EXERCISE AIM :: Only the pictures are to be left out; return the rest of the data exactly as it stands.

DATASET ENTRIES ::
++++++++
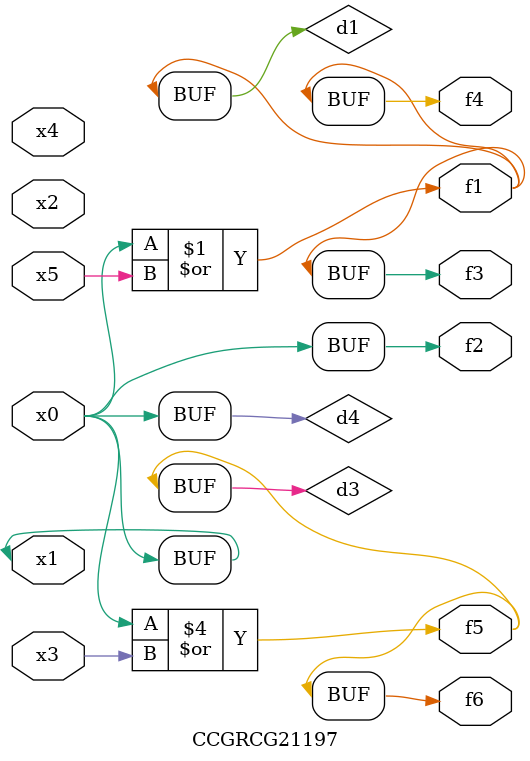
<source format=v>
module CCGRCG21197(
	input x0, x1, x2, x3, x4, x5,
	output f1, f2, f3, f4, f5, f6
);

	wire d1, d2, d3, d4;

	or (d1, x0, x5);
	xnor (d2, x1, x4);
	or (d3, x0, x3);
	buf (d4, x0, x1);
	assign f1 = d1;
	assign f2 = d4;
	assign f3 = d1;
	assign f4 = d1;
	assign f5 = d3;
	assign f6 = d3;
endmodule

</source>
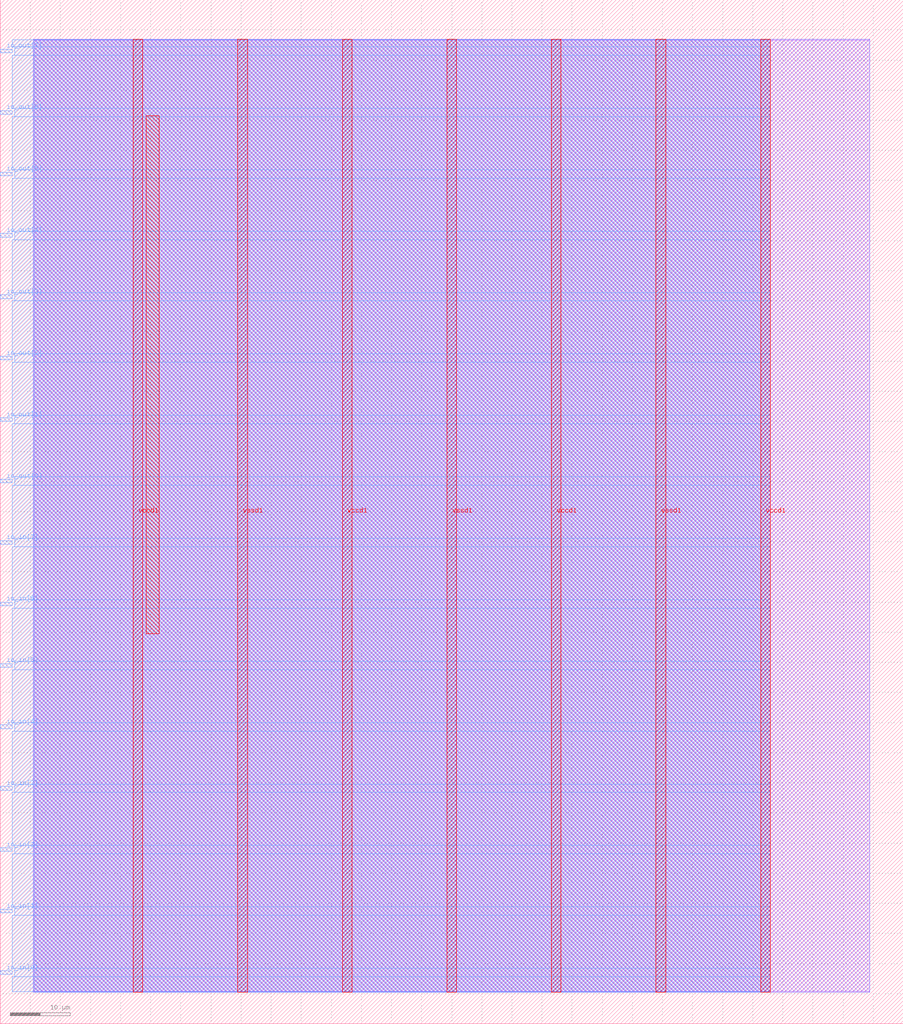
<source format=lef>
VERSION 5.7 ;
  NOWIREEXTENSIONATPIN ON ;
  DIVIDERCHAR "/" ;
  BUSBITCHARS "[]" ;
MACRO tt2_tholin_multiplier
  CLASS BLOCK ;
  FOREIGN tt2_tholin_multiplier ;
  ORIGIN 0.000 0.000 ;
  SIZE 150.000 BY 170.000 ;
  PIN io_in[0]
    DIRECTION INPUT ;
    USE SIGNAL ;
    PORT
      LAYER met3 ;
        RECT 0.000 8.200 2.000 8.800 ;
    END
  END io_in[0]
  PIN io_in[1]
    DIRECTION INPUT ;
    USE SIGNAL ;
    PORT
      LAYER met3 ;
        RECT 0.000 18.400 2.000 19.000 ;
    END
  END io_in[1]
  PIN io_in[2]
    DIRECTION INPUT ;
    USE SIGNAL ;
    PORT
      LAYER met3 ;
        RECT 0.000 28.600 2.000 29.200 ;
    END
  END io_in[2]
  PIN io_in[3]
    DIRECTION INPUT ;
    USE SIGNAL ;
    PORT
      LAYER met3 ;
        RECT 0.000 38.800 2.000 39.400 ;
    END
  END io_in[3]
  PIN io_in[4]
    DIRECTION INPUT ;
    USE SIGNAL ;
    PORT
      LAYER met3 ;
        RECT 0.000 49.000 2.000 49.600 ;
    END
  END io_in[4]
  PIN io_in[5]
    DIRECTION INPUT ;
    USE SIGNAL ;
    PORT
      LAYER met3 ;
        RECT 0.000 59.200 2.000 59.800 ;
    END
  END io_in[5]
  PIN io_in[6]
    DIRECTION INPUT ;
    USE SIGNAL ;
    PORT
      LAYER met3 ;
        RECT 0.000 69.400 2.000 70.000 ;
    END
  END io_in[6]
  PIN io_in[7]
    DIRECTION INPUT ;
    USE SIGNAL ;
    PORT
      LAYER met3 ;
        RECT 0.000 79.600 2.000 80.200 ;
    END
  END io_in[7]
  PIN io_out[0]
    DIRECTION OUTPUT TRISTATE ;
    USE SIGNAL ;
    PORT
      LAYER met3 ;
        RECT 0.000 89.800 2.000 90.400 ;
    END
  END io_out[0]
  PIN io_out[1]
    DIRECTION OUTPUT TRISTATE ;
    USE SIGNAL ;
    PORT
      LAYER met3 ;
        RECT 0.000 100.000 2.000 100.600 ;
    END
  END io_out[1]
  PIN io_out[2]
    DIRECTION OUTPUT TRISTATE ;
    USE SIGNAL ;
    PORT
      LAYER met3 ;
        RECT 0.000 110.200 2.000 110.800 ;
    END
  END io_out[2]
  PIN io_out[3]
    DIRECTION OUTPUT TRISTATE ;
    USE SIGNAL ;
    PORT
      LAYER met3 ;
        RECT 0.000 120.400 2.000 121.000 ;
    END
  END io_out[3]
  PIN io_out[4]
    DIRECTION OUTPUT TRISTATE ;
    USE SIGNAL ;
    PORT
      LAYER met3 ;
        RECT 0.000 130.600 2.000 131.200 ;
    END
  END io_out[4]
  PIN io_out[5]
    DIRECTION OUTPUT TRISTATE ;
    USE SIGNAL ;
    PORT
      LAYER met3 ;
        RECT 0.000 140.800 2.000 141.400 ;
    END
  END io_out[5]
  PIN io_out[6]
    DIRECTION OUTPUT TRISTATE ;
    USE SIGNAL ;
    PORT
      LAYER met3 ;
        RECT 0.000 151.000 2.000 151.600 ;
    END
  END io_out[6]
  PIN io_out[7]
    DIRECTION OUTPUT TRISTATE ;
    USE SIGNAL ;
    PORT
      LAYER met3 ;
        RECT 0.000 161.200 2.000 161.800 ;
    END
  END io_out[7]
  PIN vccd1
    DIRECTION INOUT ;
    USE POWER ;
    PORT
      LAYER met4 ;
        RECT 22.090 5.200 23.690 163.440 ;
    END
    PORT
      LAYER met4 ;
        RECT 56.830 5.200 58.430 163.440 ;
    END
    PORT
      LAYER met4 ;
        RECT 91.570 5.200 93.170 163.440 ;
    END
    PORT
      LAYER met4 ;
        RECT 126.310 5.200 127.910 163.440 ;
    END
  END vccd1
  PIN vssd1
    DIRECTION INOUT ;
    USE GROUND ;
    PORT
      LAYER met4 ;
        RECT 39.460 5.200 41.060 163.440 ;
    END
    PORT
      LAYER met4 ;
        RECT 74.200 5.200 75.800 163.440 ;
    END
    PORT
      LAYER met4 ;
        RECT 108.940 5.200 110.540 163.440 ;
    END
  END vssd1
  OBS
      LAYER li1 ;
        RECT 5.520 5.355 144.440 163.285 ;
      LAYER met1 ;
        RECT 5.520 5.200 144.440 163.440 ;
      LAYER met2 ;
        RECT 5.620 5.255 127.880 163.385 ;
      LAYER met3 ;
        RECT 2.000 162.200 127.900 163.365 ;
        RECT 2.400 160.800 127.900 162.200 ;
        RECT 2.000 152.000 127.900 160.800 ;
        RECT 2.400 150.600 127.900 152.000 ;
        RECT 2.000 141.800 127.900 150.600 ;
        RECT 2.400 140.400 127.900 141.800 ;
        RECT 2.000 131.600 127.900 140.400 ;
        RECT 2.400 130.200 127.900 131.600 ;
        RECT 2.000 121.400 127.900 130.200 ;
        RECT 2.400 120.000 127.900 121.400 ;
        RECT 2.000 111.200 127.900 120.000 ;
        RECT 2.400 109.800 127.900 111.200 ;
        RECT 2.000 101.000 127.900 109.800 ;
        RECT 2.400 99.600 127.900 101.000 ;
        RECT 2.000 90.800 127.900 99.600 ;
        RECT 2.400 89.400 127.900 90.800 ;
        RECT 2.000 80.600 127.900 89.400 ;
        RECT 2.400 79.200 127.900 80.600 ;
        RECT 2.000 70.400 127.900 79.200 ;
        RECT 2.400 69.000 127.900 70.400 ;
        RECT 2.000 60.200 127.900 69.000 ;
        RECT 2.400 58.800 127.900 60.200 ;
        RECT 2.000 50.000 127.900 58.800 ;
        RECT 2.400 48.600 127.900 50.000 ;
        RECT 2.000 39.800 127.900 48.600 ;
        RECT 2.400 38.400 127.900 39.800 ;
        RECT 2.000 29.600 127.900 38.400 ;
        RECT 2.400 28.200 127.900 29.600 ;
        RECT 2.000 19.400 127.900 28.200 ;
        RECT 2.400 18.000 127.900 19.400 ;
        RECT 2.000 9.200 127.900 18.000 ;
        RECT 2.400 7.800 127.900 9.200 ;
        RECT 2.000 5.275 127.900 7.800 ;
      LAYER met4 ;
        RECT 24.215 64.775 26.385 150.785 ;
  END
END tt2_tholin_multiplier
END LIBRARY


</source>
++++++++
EXPECTED OUTPUT ::
<source format=v>
module CCGRCG21197(
	input x0, x1, x2, x3, x4, x5,
	output f1, f2, f3, f4, f5, f6
);

	wire d1, d2, d3, d4;

	or (d1, x0, x5);
	xnor (d2, x1, x4);
	or (d3, x0, x3);
	buf (d4, x0, x1);
	assign f1 = d1;
	assign f2 = d4;
	assign f3 = d1;
	assign f4 = d1;
	assign f5 = d3;
	assign f6 = d3;
endmodule

</source>
<source format=lef>
VERSION 5.7 ;
  NOWIREEXTENSIONATPIN ON ;
  DIVIDERCHAR "/" ;
  BUSBITCHARS "[]" ;
MACRO tt2_tholin_multiplier
  CLASS BLOCK ;
  FOREIGN tt2_tholin_multiplier ;
  ORIGIN 0.000 0.000 ;
  SIZE 150.000 BY 170.000 ;
  PIN io_in[0]
    DIRECTION INPUT ;
    USE SIGNAL ;
    PORT
      LAYER met3 ;
        RECT 0.000 8.200 2.000 8.800 ;
    END
  END io_in[0]
  PIN io_in[1]
    DIRECTION INPUT ;
    USE SIGNAL ;
    PORT
      LAYER met3 ;
        RECT 0.000 18.400 2.000 19.000 ;
    END
  END io_in[1]
  PIN io_in[2]
    DIRECTION INPUT ;
    USE SIGNAL ;
    PORT
      LAYER met3 ;
        RECT 0.000 28.600 2.000 29.200 ;
    END
  END io_in[2]
  PIN io_in[3]
    DIRECTION INPUT ;
    USE SIGNAL ;
    PORT
      LAYER met3 ;
        RECT 0.000 38.800 2.000 39.400 ;
    END
  END io_in[3]
  PIN io_in[4]
    DIRECTION INPUT ;
    USE SIGNAL ;
    PORT
      LAYER met3 ;
        RECT 0.000 49.000 2.000 49.600 ;
    END
  END io_in[4]
  PIN io_in[5]
    DIRECTION INPUT ;
    USE SIGNAL ;
    PORT
      LAYER met3 ;
        RECT 0.000 59.200 2.000 59.800 ;
    END
  END io_in[5]
  PIN io_in[6]
    DIRECTION INPUT ;
    USE SIGNAL ;
    PORT
      LAYER met3 ;
        RECT 0.000 69.400 2.000 70.000 ;
    END
  END io_in[6]
  PIN io_in[7]
    DIRECTION INPUT ;
    USE SIGNAL ;
    PORT
      LAYER met3 ;
        RECT 0.000 79.600 2.000 80.200 ;
    END
  END io_in[7]
  PIN io_out[0]
    DIRECTION OUTPUT TRISTATE ;
    USE SIGNAL ;
    PORT
      LAYER met3 ;
        RECT 0.000 89.800 2.000 90.400 ;
    END
  END io_out[0]
  PIN io_out[1]
    DIRECTION OUTPUT TRISTATE ;
    USE SIGNAL ;
    PORT
      LAYER met3 ;
        RECT 0.000 100.000 2.000 100.600 ;
    END
  END io_out[1]
  PIN io_out[2]
    DIRECTION OUTPUT TRISTATE ;
    USE SIGNAL ;
    PORT
      LAYER met3 ;
        RECT 0.000 110.200 2.000 110.800 ;
    END
  END io_out[2]
  PIN io_out[3]
    DIRECTION OUTPUT TRISTATE ;
    USE SIGNAL ;
    PORT
      LAYER met3 ;
        RECT 0.000 120.400 2.000 121.000 ;
    END
  END io_out[3]
  PIN io_out[4]
    DIRECTION OUTPUT TRISTATE ;
    USE SIGNAL ;
    PORT
      LAYER met3 ;
        RECT 0.000 130.600 2.000 131.200 ;
    END
  END io_out[4]
  PIN io_out[5]
    DIRECTION OUTPUT TRISTATE ;
    USE SIGNAL ;
    PORT
      LAYER met3 ;
        RECT 0.000 140.800 2.000 141.400 ;
    END
  END io_out[5]
  PIN io_out[6]
    DIRECTION OUTPUT TRISTATE ;
    USE SIGNAL ;
    PORT
      LAYER met3 ;
        RECT 0.000 151.000 2.000 151.600 ;
    END
  END io_out[6]
  PIN io_out[7]
    DIRECTION OUTPUT TRISTATE ;
    USE SIGNAL ;
    PORT
      LAYER met3 ;
        RECT 0.000 161.200 2.000 161.800 ;
    END
  END io_out[7]
  PIN vccd1
    DIRECTION INOUT ;
    USE POWER ;
    PORT
      LAYER met4 ;
        RECT 22.090 5.200 23.690 163.440 ;
    END
    PORT
      LAYER met4 ;
        RECT 56.830 5.200 58.430 163.440 ;
    END
    PORT
      LAYER met4 ;
        RECT 91.570 5.200 93.170 163.440 ;
    END
    PORT
      LAYER met4 ;
        RECT 126.310 5.200 127.910 163.440 ;
    END
  END vccd1
  PIN vssd1
    DIRECTION INOUT ;
    USE GROUND ;
    PORT
      LAYER met4 ;
        RECT 39.460 5.200 41.060 163.440 ;
    END
    PORT
      LAYER met4 ;
        RECT 74.200 5.200 75.800 163.440 ;
    END
    PORT
      LAYER met4 ;
        RECT 108.940 5.200 110.540 163.440 ;
    END
  END vssd1
  OBS
      LAYER li1 ;
        RECT 5.520 5.355 144.440 163.285 ;
      LAYER met1 ;
        RECT 5.520 5.200 144.440 163.440 ;
      LAYER met2 ;
        RECT 5.620 5.255 127.880 163.385 ;
      LAYER met3 ;
        RECT 2.000 162.200 127.900 163.365 ;
        RECT 2.400 160.800 127.900 162.200 ;
        RECT 2.000 152.000 127.900 160.800 ;
        RECT 2.400 150.600 127.900 152.000 ;
        RECT 2.000 141.800 127.900 150.600 ;
        RECT 2.400 140.400 127.900 141.800 ;
        RECT 2.000 131.600 127.900 140.400 ;
        RECT 2.400 130.200 127.900 131.600 ;
        RECT 2.000 121.400 127.900 130.200 ;
        RECT 2.400 120.000 127.900 121.400 ;
        RECT 2.000 111.200 127.900 120.000 ;
        RECT 2.400 109.800 127.900 111.200 ;
        RECT 2.000 101.000 127.900 109.800 ;
        RECT 2.400 99.600 127.900 101.000 ;
        RECT 2.000 90.800 127.900 99.600 ;
        RECT 2.400 89.400 127.900 90.800 ;
        RECT 2.000 80.600 127.900 89.400 ;
        RECT 2.400 79.200 127.900 80.600 ;
        RECT 2.000 70.400 127.900 79.200 ;
        RECT 2.400 69.000 127.900 70.400 ;
        RECT 2.000 60.200 127.900 69.000 ;
        RECT 2.400 58.800 127.900 60.200 ;
        RECT 2.000 50.000 127.900 58.800 ;
        RECT 2.400 48.600 127.900 50.000 ;
        RECT 2.000 39.800 127.900 48.600 ;
        RECT 2.400 38.400 127.900 39.800 ;
        RECT 2.000 29.600 127.900 38.400 ;
        RECT 2.400 28.200 127.900 29.600 ;
        RECT 2.000 19.400 127.900 28.200 ;
        RECT 2.400 18.000 127.900 19.400 ;
        RECT 2.000 9.200 127.900 18.000 ;
        RECT 2.400 7.800 127.900 9.200 ;
        RECT 2.000 5.275 127.900 7.800 ;
      LAYER met4 ;
        RECT 24.215 64.775 26.385 150.785 ;
  END
END tt2_tholin_multiplier
END LIBRARY


</source>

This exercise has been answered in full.